The 2,000-year-old Dead Sea Scrolls have become a serious bone of contention between Jordan, the Palestinians and Israel after the latter seized them in the wake of its occupation of the West Bank in 1967.

The legal squabble over which country has jurisdiction over the artefacts, which were recently on display at the Royal Ontario Museum in Toronto, threatens to mushroom into a political controversy where the Canadian government could end up taking centre stage.

All sides have made claims over the two-millennia old scrolls and asked Ottawa to honour their respective positions. This growing dispute, however, is not a free-for-all controversy as there are international guidelines to govern its settlement.

For starters, there is no dispute over the fact that the religious manuscripts were in a Jordanian museum when Israel occupied East Jerusalem in 1967. There is also no doubt that the West Bank, including East Jerusalem, was an integral part of the Jordanian territory. There is also no question about the applicability of the 1954 Hague Convention for the Protection of Cultural Property in the Event of Armed Conflict to this confrontation.

The primary concern remains the protection and the preservation of these important discoveries that provided the earliest written sources of the Old Testament.

Second, the application of the relevant international law must be the basis for the resolution of this dispute.

It would seem that the only sensible way out of this deadlock is to refer the case to the International Court of Justice for a proper and lawful resolution.

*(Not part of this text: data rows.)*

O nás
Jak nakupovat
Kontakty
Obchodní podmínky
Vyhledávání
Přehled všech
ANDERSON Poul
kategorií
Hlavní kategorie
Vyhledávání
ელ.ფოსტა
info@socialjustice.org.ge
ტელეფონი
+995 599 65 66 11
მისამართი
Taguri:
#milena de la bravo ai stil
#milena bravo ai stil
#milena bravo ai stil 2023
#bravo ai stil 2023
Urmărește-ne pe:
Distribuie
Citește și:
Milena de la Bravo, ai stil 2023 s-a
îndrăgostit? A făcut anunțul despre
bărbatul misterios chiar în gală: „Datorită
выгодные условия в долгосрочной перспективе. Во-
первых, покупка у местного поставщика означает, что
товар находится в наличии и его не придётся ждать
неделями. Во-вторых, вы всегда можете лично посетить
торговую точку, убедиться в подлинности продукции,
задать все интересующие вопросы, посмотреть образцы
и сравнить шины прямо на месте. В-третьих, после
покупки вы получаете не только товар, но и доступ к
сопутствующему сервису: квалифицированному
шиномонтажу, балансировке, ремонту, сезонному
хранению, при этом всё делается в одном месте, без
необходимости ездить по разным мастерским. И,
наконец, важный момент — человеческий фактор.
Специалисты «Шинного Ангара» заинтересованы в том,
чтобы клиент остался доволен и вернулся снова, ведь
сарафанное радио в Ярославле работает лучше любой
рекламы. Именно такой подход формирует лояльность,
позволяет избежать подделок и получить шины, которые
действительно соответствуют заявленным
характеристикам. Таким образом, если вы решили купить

Or else, UNESCO can be called upon to examine this crisis in its entirety and shed more light on how it should be pursued and resolved.

In any case, this issue must not be blown out of proportion as a resolution can be found on the basis of the foregoing undisputed facts and principles.

These historical and religious treasures belong to all humanity, including the three monotheistic faiths. What is more important is how to safeguard them and protect them from any form of exploitation.